__Exercise objective__: In the entries below, find each line with the word "para" and pull it out.

__Information__:

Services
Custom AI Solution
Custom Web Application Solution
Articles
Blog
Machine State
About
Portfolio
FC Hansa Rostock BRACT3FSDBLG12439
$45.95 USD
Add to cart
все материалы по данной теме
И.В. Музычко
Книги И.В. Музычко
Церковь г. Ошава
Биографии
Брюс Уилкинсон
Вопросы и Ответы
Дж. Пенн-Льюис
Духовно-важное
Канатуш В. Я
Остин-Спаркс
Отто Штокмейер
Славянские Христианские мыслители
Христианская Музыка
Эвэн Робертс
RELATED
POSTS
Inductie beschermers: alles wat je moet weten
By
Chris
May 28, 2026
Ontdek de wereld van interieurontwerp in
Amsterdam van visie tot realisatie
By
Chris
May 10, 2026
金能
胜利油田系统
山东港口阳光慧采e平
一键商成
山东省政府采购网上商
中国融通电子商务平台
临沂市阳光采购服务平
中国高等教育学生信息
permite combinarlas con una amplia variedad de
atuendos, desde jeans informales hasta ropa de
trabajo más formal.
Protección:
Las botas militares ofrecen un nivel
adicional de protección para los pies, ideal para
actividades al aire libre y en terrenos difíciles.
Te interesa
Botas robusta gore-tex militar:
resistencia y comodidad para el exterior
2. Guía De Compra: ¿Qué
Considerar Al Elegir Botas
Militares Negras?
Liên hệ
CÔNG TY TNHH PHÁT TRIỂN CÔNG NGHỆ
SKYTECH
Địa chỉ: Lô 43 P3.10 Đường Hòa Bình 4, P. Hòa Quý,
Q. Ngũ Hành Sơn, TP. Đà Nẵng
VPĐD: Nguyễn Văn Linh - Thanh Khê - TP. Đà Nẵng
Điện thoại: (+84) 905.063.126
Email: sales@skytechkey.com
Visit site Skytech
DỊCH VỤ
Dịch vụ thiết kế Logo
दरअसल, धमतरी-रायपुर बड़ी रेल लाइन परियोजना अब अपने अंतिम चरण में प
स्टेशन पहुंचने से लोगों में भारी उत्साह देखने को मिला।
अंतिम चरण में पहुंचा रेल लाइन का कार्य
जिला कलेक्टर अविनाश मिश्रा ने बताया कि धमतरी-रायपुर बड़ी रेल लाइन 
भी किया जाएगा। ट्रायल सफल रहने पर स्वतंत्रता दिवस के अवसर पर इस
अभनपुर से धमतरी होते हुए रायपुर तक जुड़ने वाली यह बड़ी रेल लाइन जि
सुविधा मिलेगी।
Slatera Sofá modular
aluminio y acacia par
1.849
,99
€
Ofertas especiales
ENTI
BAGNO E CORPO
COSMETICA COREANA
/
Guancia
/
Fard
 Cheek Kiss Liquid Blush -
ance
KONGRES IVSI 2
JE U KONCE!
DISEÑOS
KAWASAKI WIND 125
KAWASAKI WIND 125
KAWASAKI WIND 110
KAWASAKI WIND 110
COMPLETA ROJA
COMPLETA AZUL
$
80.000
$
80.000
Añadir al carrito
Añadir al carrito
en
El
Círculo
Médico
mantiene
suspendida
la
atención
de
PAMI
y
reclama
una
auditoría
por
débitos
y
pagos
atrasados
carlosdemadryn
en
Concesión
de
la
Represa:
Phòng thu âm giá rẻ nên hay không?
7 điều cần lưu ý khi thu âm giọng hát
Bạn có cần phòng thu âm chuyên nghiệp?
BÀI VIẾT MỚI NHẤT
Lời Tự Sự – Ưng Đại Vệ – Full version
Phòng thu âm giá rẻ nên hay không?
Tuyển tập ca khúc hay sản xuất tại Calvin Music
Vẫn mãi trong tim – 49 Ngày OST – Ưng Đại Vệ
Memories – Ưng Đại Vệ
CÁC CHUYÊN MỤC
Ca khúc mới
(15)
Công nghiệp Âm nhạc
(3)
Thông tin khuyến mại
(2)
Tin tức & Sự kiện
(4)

__Expected answer__:
adicional de protección para los pies, ideal para
resistencia y comodidad para el exterior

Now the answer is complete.